Saturday, May 21, 2011

Post-Apocalyptic Musings

Here I sit at 11:00 pm on May 21. In some parts of the world it is already May 22 and Mr. Camping has been proven to be a false prophet. There is irony in this since he has called every pastor or teacher in the established church a false prophet nearly every day for the past several years. Of course, on the outside chance that he was right, I made sure that I spent this Saturday in productive work – work that would be fitting for Judgment Day.


I began the day by meeting a friend for coffee at McDonalds. Yes indeed, any red-blooded capitalist would want to spend his last day on earth at Mickey-D’s. By the way, I hear that McDonald’s is looking to expand into the afterlife. In heaven, every meal will be a Happy Meal. Note: Burger King has the contract wrapped up for the Netherworld. Their “flame-broiled” marketing concept is a natural fit.

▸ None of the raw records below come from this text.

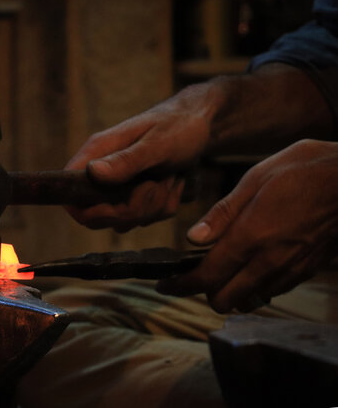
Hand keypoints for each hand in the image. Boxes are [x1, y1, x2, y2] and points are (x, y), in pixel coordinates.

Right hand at [65, 82, 219, 230]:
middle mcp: (102, 171)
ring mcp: (118, 187)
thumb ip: (126, 160)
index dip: (87, 210)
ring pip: (125, 220)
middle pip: (98, 215)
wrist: (201, 124)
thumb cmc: (179, 125)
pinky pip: (145, 219)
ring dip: (153, 206)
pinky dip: (164, 206)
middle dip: (132, 209)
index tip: (117, 206)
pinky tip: (172, 182)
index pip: (70, 193)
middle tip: (155, 185)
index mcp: (97, 153)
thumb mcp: (157, 143)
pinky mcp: (135, 196)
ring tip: (168, 177)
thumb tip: (93, 172)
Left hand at [157, 139, 337, 312]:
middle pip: (225, 300)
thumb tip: (194, 238)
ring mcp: (290, 269)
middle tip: (194, 274)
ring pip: (249, 300)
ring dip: (231, 291)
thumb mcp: (254, 180)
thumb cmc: (303, 171)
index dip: (181, 285)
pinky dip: (255, 286)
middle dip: (204, 291)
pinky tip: (251, 264)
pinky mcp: (307, 270)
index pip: (207, 277)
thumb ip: (222, 214)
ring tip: (222, 268)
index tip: (165, 285)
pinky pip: (271, 291)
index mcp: (251, 237)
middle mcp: (270, 261)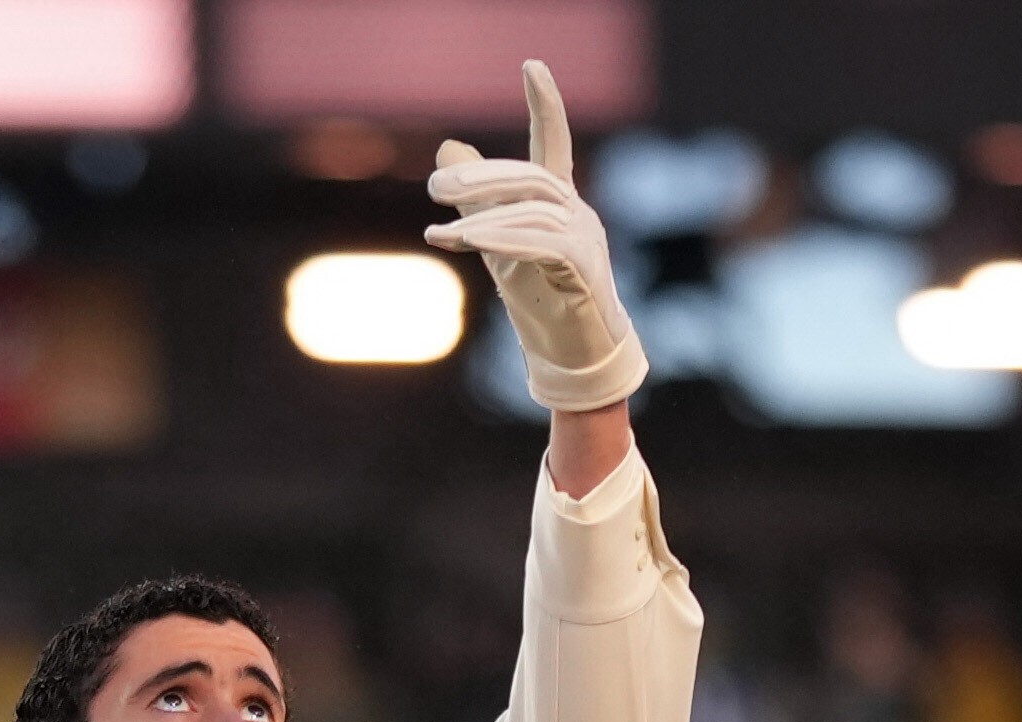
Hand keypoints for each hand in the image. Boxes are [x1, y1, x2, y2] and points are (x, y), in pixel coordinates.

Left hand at [424, 62, 646, 413]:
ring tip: (438, 231)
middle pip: (529, 177)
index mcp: (558, 202)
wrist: (572, 357)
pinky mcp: (584, 268)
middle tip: (434, 187)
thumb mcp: (495, 242)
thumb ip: (474, 198)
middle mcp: (577, 212)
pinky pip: (543, 241)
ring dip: (480, 218)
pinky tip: (468, 241)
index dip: (544, 103)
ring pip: (532, 210)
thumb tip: (447, 146)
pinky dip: (502, 239)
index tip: (531, 63)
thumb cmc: (540, 301)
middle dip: (481, 177)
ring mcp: (586, 238)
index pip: (553, 141)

After that, I came home and read my email – because I wouldn’t want the world to end with reading about the latest homeopathic remedy for erectile dysfunction.

My wife and I went to a garage sale. I was snookered because she said she wanted to find exercise equipment for her father. Really? The man carries 2 walkers in his car and she’s looking for a BowFlex for him? We found an exercise bike for him and she found various and sundry items for herself. Forget that I took 2 days off work to clean the basement! I guess I was just making room.

Knowing that Judgment Day was scheduled for 6 o’clock, we had time to catch a movie. I grew up reading comic books. I credit Marvel and D.C. comics for developing my mind into the tragic piece of machinery it is. Anyway, I just had to see “Thor.” He was one of my favorite comic book super-heroes. The movie was quite a production. Not even the Apocalypse was going to keep me from seeing this movie. Besides, I got a large soft drink with free refills for only a buck! Judgment Day indeed !

I mowed the lawn. My neighbor pulled out of the drive and asked me about the rapture and Judgment Day. She said, “You have a Baptist background, don’t you? What do you think about this Rapture business?” Oh yeah, you say the phrase “Judgment Day” and you think of Baptist right off the bat for cryin out loud. She said she was a graduate from an Episcopal seminary and, according to her, there was no talk about rapture and millennium and such stuff. But she really wanted know why I was mowing the lawn, if today was the last day. That was a fair question; I really did think about waiting until about 7:00 –ish. But, rapture or not, the lawn needs cut.

By the time I finished the lawn and fired up the grill for dinner, 6:00 had come and gone. I got a text message from one friend and a call from another seeing if I was still here. Are you kidding? You check on the status of the rapture by calling me? I guess they thought that if I was taken, then any loser has a chance. But, I’m still here, my lawn is mowed, and Harold Camping is still in Alameda, California.